FINMA’s operational risk guidance requires control over outsourced and automated processes. An AI agent with variable outputs is not the same risk category as a deterministic outsourced system. The frameworks are being applied to a problem they were not designed for. That gap is the firm’s risk to manage, not the regulator’s to absorb.

How Firms Are Managing the Gap

Human in the loop

The first response is to require human review of every AI-generated output. This preserves accountability formally but eliminates much of the operational value. If an analyst must review every surveillance flag, credit recommendation, or compliance screen, the AI has become an expensive pre-filter. The reviewer’s cognitive load may increase if the model generates more false positives than the rule-based system it replaced. Accountability is retained. Effectiveness is reduced.

Output as recommendation

The second response is to define all AI output as a recommendation rather than a decision. The firm argues that no automated system is making a binding choice. This holds until a regulator asks what the expected override rate is, what criteria the reviewer is applying, and whether the review is substantive or nominal. If reviewers routinely accept model outputs without independent analysis, the governance structure is a form without substance.

What Accountability Actually Requires

Accountability in AI systems is not a policy document. It is an operational architecture. Before an AI agent is deployed in a regulated workflow, the following must be resolved.

A named decision owner. Not the model vendor, not the data science team as a function, not the technology organization. A named individual or role with authority and liability for each consequential output the model produces.

An auditable decision record. The model input, the model version, the threshold applied, and the action taken must be logged in retrievable, tamper-evident form.
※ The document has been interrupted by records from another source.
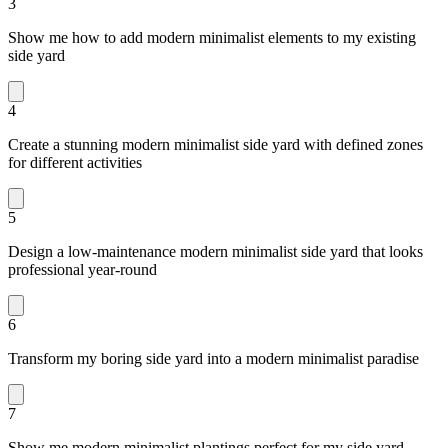
3
Show me how to add modern minimalist elements to my existing
side yard
4
Create a stunning modern minimalist side yard with defined zones
for different activities
5
Design a low-maintenance modern minimalist side yard that looks
professional year-round
6
Transform my boring side yard into a modern minimalist paradise
7
Show me modern minimalist plantings perfect for my side yard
This is the minimum required to respond to a regulator or reconstruct a failure.

A formal model change process. A model that retrains, or whose parameters change, is a different system from the one that was approved. Each version must pass through the same approval and documentation process as a software release.

A pre-defined failure mode. The firm must define, before deployment, what a model failure looks like in operational terms: what a false positive triggers, what the consequence of a false negative is, and who decides when the model output is overridden.

The Accountability Gap Is a Design Choice

When a firm cannot answer who is responsible for an AI agent’s decision, that is not a gap in the regulatory framework. It is a gap in the firm’s governance design. The framework requires accountability. The firm has chosen to deploy a system without engineering it in.

The question of who is responsible when AI fails the law is answerable. It requires that someone accept responsibility before deployment. Not after the model misbehaves, not after the regulator asks, and not after the harm is visible. Before.